Ce soir c’est le poids du corps de Gaëlle que je veux sentir sur mon cœur. Suivant sa taille, elle pèse probablement huit kilos de plus que moi. C’est étrange mais je trouve cela très excitant ; le simple fait d’imaginer sa poitrine comprimer la mienne, au plus fort de l’étreinte me bouleverse singulièrement. Une nouvelle fois je me raccroche à ses paroles pour ne pas sombrer dans l’attitude pré-coitale béate et si reconnaissable de toutes les femmes.
_ T’as le temps de prendre un verre ? Me demande-t-elle.
_ Ouais ; j’ai rien de bien prévu pour ce soir. Où veux-tu aller ?
_N’importe tant qu’on reste en terrasse : la fumée me fait trop mal aux yeux.
_Bon, ben allons sur le Cours. On verra là bas.
Ma marche n’est plus solitaire. Nous avançons droit vers le centre vivant de la vieille ville. Là où il est préférable d’être jeune et belle.
Pour notre couple, je serai la jeunesse.
Je perçois la chaleur dégagée par son corps. Je la désire de plus en plus. Des scenarii sensuels s’élaborent dans ma tête. Il faut que je relance la conversation sinon je risque de me jeter sur elle. Bêtement, je lui demande ce qu’elle a fait de sa journée. Je sais que faire parler les gens d’eux mêmes constitue la meilleure parade pour ceux qui n’ont rien à dire. Je n’ai rien à dire et j’ai bien trop peur d’agir.
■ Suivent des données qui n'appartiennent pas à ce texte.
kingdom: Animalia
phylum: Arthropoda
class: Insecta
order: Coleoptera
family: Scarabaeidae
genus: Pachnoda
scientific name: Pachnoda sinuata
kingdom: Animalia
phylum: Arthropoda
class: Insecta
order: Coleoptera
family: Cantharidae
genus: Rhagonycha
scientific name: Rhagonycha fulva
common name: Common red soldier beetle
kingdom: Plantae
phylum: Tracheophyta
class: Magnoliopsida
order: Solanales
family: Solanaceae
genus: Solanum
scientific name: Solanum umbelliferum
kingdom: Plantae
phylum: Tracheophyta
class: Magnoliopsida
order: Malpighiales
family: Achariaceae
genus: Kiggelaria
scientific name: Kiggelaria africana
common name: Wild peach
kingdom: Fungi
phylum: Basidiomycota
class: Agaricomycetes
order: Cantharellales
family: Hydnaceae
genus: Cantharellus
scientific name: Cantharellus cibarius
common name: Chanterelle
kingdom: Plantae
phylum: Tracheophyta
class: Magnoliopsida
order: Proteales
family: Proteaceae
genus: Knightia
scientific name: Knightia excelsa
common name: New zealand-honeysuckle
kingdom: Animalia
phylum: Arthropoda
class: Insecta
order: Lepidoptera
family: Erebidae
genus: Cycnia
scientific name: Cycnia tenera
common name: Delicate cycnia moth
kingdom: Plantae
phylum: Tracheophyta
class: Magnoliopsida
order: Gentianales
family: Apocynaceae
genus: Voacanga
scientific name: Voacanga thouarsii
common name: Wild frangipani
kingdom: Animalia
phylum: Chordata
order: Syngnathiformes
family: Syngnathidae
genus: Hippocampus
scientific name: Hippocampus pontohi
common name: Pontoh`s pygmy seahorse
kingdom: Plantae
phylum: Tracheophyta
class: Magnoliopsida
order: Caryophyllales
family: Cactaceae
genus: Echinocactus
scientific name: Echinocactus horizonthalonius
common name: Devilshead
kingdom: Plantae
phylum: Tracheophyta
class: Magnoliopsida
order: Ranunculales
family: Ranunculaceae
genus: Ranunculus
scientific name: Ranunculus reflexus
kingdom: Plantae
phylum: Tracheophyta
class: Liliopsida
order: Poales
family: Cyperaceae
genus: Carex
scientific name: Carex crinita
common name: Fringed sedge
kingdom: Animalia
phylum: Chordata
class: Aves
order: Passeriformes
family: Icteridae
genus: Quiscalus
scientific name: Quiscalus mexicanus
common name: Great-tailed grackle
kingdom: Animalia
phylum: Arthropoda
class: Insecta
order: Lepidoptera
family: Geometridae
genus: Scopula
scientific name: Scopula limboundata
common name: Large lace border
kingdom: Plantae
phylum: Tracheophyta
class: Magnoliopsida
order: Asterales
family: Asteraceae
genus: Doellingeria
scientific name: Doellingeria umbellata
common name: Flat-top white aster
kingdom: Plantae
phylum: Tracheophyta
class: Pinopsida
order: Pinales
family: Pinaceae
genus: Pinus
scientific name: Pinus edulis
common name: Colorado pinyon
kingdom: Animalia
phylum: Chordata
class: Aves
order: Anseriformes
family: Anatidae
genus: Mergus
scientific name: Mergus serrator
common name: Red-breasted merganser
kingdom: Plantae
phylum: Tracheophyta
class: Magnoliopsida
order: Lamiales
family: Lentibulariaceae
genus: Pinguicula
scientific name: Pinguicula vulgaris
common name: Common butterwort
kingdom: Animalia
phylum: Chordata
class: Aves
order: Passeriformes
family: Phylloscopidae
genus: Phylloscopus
Finalement, nous prenons place au cœur d’une terrasse aux chaises bleues. Il y a beaucoup de monde autour de nous. Je suis accablée par le bruit de cette multitude. Cette somme de voix forme un alliage particulier de sonorités, de langues et de conversations. Je pose de nouveau mon regard sur son visage. Il est exactement l’opposé du tien. Cela ne m’a jamais paru aussi clair que ce soir. Peut-être est-ce dû à l’éclairage de mon désir nouveau. Peu importe. En la regardant, je me rappelle la blancheur extrême de ta peau. Pas même des journées entières d’exposition au soleil n’arrivaient à tanner ta soie immaculée. Pourquoi ce dialogue avec ton corps absent ? Moi qui étais si fière de proclamer que t’avoir quittée avait été facile. Je suis là avec une femme que je désire et mon esprit me porte irrémédiablement vers ton corps ! Gaëlle m’aidera à t’oublier comme toi tu m’as aidé à oublier Sarah…
Dans ses bras je t’oublierai tout à fait, j’en suis sûre. Aimer ou être aimé ? Désirer ou être désiré ? L’alliance de deux personnes relève vraiment de la magie. De l’inconscience. De la faiblesse. Le désir semble être, tout de même, la rationalisation la plus juste du sentiment que l’on brandit avec grandiloquence au-dessus de tout autre : l’Amour. Le déroulement de cette insipide soirée m’égare dans les méandres de mon inconscient. Aujourd’hui je n’ai pas un esprit grandiloquent. Je n’aimerai plus jamais.
Est-ce dire que je t’ai aimée ?
Peu importe. Ton image est si loin maintenant. Je suis à peine capable de me figurer ton regard. Je retourne vers ma camarade de soirée. Je me rends compte qu’elle est au téléphone. Ses lèvres merveilleusement dessinées s’étirent remarquablement : elle semble sourire à un fantôme absent. Son regard cherche le mien. Mes yeux quittent sa bouche et se laissent surprendre par la clarté polynésienne. Elle sourit de nouveau. Raccroche. Je souris à mon tour.
_Je suis invitée en boîte. Ca te dit?
_Ouais.
J’accepte pour ne pas avoir à la quitter. Je suis subjuguée par l’inconstance humaine. Il y a moins d’une heure elle m’a assurée vouloir éviter les lieux clos saturés de fumée. La voilà prête à s’enfermer dans un enfer de bruit, de chaleur et de volutes asphyxiantes en tout genre.